Enunciado:
Edite o texto sobre a reforma: copie tudo desde "Estamos em reforma..." até "pouco de movimentos.", substituindo "casa" por "morada".

Estamos em reforma...




Estamos em reforma. E nessa ciranda, entre pedreiros, pintores e carpinteiros, descubro que reformar a casa, pode ser uma experiência existencial. Enquanto destroem uma parte, na outra me enclausuro. Começo a enxergar não só as diversas possibilidades da casa. Percebo que ao mover as coisas do seu lugar habitual, mudo hábitos e rotinas. Abandono minha zona de conforto e me vejo forçada a fazer algo, mesmo que seja de improviso.

E nessa busca por novas ambientações, surge a oportunidade de mover, e até doar peças e objetos que, em sua maioria, já sobreviveram a mim. Então, concluo que é melhor que envelheçam em outro lugar, porque aqui não há medo de mudanças, nem tão pouco de movimentos.

Registros contidos em um conjunto de dados:
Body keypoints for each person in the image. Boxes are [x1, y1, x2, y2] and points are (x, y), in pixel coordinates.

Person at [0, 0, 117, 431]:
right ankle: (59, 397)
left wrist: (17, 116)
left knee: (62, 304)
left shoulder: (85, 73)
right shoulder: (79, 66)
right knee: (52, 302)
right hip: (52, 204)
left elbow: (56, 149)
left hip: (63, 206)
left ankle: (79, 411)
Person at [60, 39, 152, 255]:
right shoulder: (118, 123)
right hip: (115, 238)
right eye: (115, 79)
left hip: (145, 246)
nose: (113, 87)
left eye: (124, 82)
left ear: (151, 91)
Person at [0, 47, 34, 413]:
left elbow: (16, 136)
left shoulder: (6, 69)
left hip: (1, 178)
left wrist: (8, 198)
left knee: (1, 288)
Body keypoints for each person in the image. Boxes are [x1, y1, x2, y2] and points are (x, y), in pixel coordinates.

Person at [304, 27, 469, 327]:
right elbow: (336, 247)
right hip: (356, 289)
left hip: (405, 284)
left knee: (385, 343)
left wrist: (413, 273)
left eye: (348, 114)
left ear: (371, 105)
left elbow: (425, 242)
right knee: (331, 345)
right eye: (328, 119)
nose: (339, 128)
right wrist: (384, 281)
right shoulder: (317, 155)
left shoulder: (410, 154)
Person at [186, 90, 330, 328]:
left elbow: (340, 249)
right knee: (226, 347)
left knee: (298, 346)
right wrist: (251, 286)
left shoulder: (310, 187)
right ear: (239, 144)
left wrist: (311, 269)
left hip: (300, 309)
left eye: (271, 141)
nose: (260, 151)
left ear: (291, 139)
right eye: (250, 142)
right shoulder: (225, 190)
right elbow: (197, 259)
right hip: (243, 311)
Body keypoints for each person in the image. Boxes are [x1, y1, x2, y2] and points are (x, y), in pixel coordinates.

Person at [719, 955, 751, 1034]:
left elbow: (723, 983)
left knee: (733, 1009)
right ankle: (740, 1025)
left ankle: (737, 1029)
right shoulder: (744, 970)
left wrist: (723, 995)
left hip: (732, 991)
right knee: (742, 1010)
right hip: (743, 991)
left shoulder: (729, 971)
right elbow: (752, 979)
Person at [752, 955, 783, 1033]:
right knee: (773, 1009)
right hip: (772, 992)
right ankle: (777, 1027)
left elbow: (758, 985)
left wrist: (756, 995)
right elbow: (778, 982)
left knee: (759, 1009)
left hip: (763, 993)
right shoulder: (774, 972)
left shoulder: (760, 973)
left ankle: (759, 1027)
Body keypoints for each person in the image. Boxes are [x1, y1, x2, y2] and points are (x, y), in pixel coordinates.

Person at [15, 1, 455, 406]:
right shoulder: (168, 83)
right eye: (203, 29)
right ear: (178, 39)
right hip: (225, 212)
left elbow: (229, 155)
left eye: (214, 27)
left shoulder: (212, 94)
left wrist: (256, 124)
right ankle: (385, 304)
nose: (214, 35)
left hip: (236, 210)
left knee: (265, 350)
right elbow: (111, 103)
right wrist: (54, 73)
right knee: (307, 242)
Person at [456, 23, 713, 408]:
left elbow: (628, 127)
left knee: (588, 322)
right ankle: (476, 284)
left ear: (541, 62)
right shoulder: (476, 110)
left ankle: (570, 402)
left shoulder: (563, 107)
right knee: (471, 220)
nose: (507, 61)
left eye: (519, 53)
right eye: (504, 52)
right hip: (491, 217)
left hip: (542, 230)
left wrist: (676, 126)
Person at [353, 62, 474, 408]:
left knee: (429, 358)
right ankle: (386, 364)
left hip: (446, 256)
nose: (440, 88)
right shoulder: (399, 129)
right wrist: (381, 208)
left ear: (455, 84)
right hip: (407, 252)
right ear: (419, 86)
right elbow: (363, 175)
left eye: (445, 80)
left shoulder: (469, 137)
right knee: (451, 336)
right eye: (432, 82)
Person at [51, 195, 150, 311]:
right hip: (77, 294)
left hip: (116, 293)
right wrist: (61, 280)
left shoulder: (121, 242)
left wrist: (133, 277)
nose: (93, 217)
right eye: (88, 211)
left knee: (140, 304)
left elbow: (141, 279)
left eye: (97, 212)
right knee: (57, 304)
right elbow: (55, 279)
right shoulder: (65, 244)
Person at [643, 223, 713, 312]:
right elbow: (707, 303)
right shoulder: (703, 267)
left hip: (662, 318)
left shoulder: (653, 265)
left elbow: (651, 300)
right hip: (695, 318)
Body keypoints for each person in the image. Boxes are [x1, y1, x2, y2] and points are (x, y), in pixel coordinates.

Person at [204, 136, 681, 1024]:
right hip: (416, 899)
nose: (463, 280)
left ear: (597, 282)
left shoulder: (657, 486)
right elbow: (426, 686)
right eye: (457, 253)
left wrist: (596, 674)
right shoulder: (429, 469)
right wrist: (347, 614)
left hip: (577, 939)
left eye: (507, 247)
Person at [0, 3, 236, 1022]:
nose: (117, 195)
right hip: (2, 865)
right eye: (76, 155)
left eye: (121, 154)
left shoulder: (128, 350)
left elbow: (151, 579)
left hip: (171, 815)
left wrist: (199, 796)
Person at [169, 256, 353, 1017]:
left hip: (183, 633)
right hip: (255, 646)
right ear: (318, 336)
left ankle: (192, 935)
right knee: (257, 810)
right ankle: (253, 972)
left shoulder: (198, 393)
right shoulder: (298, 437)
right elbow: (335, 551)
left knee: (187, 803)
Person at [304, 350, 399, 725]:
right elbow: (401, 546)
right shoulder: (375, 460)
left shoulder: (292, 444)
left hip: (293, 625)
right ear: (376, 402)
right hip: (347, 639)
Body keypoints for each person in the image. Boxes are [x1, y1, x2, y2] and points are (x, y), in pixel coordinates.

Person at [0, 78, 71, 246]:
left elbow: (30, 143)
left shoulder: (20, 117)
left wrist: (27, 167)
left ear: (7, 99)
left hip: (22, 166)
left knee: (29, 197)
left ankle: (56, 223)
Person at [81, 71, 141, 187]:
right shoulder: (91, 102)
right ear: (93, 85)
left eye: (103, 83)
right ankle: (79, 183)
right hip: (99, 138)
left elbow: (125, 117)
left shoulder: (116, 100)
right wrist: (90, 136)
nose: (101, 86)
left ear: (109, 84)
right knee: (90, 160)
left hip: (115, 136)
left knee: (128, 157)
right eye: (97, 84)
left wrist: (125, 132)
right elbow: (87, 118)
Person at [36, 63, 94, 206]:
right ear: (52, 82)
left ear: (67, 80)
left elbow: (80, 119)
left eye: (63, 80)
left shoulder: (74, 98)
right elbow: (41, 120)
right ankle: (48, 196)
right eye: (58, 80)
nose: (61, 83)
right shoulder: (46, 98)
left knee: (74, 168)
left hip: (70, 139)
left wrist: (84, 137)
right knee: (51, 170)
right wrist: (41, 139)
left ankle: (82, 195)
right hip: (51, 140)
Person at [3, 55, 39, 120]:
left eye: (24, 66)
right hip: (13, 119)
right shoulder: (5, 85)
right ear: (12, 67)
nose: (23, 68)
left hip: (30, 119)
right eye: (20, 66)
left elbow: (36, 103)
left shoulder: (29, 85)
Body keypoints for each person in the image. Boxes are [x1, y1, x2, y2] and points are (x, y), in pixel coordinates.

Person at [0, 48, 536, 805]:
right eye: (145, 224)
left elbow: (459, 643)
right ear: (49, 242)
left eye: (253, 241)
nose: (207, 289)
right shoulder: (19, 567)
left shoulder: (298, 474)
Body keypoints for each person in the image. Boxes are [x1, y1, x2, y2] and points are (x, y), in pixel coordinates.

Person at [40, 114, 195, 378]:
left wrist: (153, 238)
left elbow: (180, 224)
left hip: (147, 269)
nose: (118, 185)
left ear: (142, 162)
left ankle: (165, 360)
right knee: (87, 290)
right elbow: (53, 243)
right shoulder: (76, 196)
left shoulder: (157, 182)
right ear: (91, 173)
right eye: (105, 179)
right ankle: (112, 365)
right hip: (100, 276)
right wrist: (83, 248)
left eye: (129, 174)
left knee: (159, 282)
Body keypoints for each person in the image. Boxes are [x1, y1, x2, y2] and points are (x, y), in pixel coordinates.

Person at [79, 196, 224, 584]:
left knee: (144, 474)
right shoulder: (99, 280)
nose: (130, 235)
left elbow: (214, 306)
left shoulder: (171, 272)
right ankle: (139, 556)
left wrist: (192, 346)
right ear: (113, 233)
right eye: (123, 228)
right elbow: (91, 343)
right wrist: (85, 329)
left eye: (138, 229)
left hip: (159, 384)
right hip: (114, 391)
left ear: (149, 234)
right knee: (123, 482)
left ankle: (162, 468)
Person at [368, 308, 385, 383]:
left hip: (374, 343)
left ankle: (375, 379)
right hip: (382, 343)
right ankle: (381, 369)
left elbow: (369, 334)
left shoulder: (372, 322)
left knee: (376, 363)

Resposta do exercício:
Estamos em reforma...




Estamos em reforma. E nessa ciranda, entre pedreiros, pintores e carpinteiros, descubro que reformar a morada, pode ser uma experiência existencial. Enquanto destroem uma parte, na outra me enclausuro. Começo a enxergar não só as diversas possibilidades da morada. Percebo que ao mover as coisas do seu lugar habitual, mudo hábitos e rotinas. Abandono minha zona de conforto e me vejo forçada a fazer algo, mesmo que seja de improviso.

E nessa busca por novas ambientações, surge a oportunidade de mover, e até doar peças e objetos que, em sua maioria, já sobreviveram a mim. Então, concluo que é melhor que envelheçam em outro lugar, porque aqui não há medo de mudanças, nem tão pouco de movimentos.